If Grandma wants to sell her famous raspberry jam at the county fair (within 275 miles of her canning kitchen) she will indeed be a qualified for small producer exemptions, but not before she forks over 3 years of financials, documentation of hazard control plans, and all local licenses, permits, and inspection reports. She must submit this documentation to the satisfactory approval of the Secretary; and if she fails to do so, the entirety of S.510 can be enforced on her. That's hardly what I would call an exemption.

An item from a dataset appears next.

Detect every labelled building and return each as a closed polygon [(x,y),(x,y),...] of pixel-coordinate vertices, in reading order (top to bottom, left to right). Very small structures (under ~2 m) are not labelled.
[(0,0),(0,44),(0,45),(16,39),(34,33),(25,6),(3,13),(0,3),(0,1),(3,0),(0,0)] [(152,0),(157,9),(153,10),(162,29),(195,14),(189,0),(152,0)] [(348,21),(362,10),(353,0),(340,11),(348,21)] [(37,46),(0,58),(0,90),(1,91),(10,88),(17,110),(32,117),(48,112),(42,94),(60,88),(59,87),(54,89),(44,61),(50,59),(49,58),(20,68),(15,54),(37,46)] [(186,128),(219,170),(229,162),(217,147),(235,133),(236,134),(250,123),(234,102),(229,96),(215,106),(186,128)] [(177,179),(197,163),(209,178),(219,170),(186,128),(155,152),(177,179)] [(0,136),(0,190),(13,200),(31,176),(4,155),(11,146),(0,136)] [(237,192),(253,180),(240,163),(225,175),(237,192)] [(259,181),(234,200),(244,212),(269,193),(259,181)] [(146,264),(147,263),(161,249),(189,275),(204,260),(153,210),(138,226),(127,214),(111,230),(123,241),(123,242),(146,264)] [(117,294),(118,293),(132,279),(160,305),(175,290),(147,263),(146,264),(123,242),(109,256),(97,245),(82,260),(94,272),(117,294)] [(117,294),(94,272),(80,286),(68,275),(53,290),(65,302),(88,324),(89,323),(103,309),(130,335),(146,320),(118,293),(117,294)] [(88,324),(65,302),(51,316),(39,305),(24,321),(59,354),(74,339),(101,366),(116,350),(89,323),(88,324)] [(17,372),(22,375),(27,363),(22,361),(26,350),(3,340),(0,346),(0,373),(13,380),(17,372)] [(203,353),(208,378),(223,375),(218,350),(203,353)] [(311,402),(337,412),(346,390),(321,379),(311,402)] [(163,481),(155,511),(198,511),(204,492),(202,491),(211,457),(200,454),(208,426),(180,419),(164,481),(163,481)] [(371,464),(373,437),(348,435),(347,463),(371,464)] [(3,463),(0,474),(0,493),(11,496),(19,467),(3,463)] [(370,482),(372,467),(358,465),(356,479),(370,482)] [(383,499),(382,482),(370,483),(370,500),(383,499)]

Because small producers are being forced to jump through stringent local and Federal regulatory hoops just to qualify, the bill appears to be designed not to make it "illegal" to sell homegrown goodies, as some suggest, but to make the system so cumbersome that small producers will say forget it and give up their local food business -- which is what many,
including yours truly, have speculated is the hidden corporate agenda of the bill.
Forget the alarmist claims made by S.510 critics for moment. The one thing this bill will undeniably do is squeeze the little local guy out of the food industry through excessive regulation -- regardless of the political backslapping or media joy over bipartisanship and propaganda over "exemptions." The bottom line is that it's common sense that local organic farmers produce a healthier and more nutritious product than their factory-farm counterparts, yet it is those promoting health who will suffer the most under this food "safety" bill.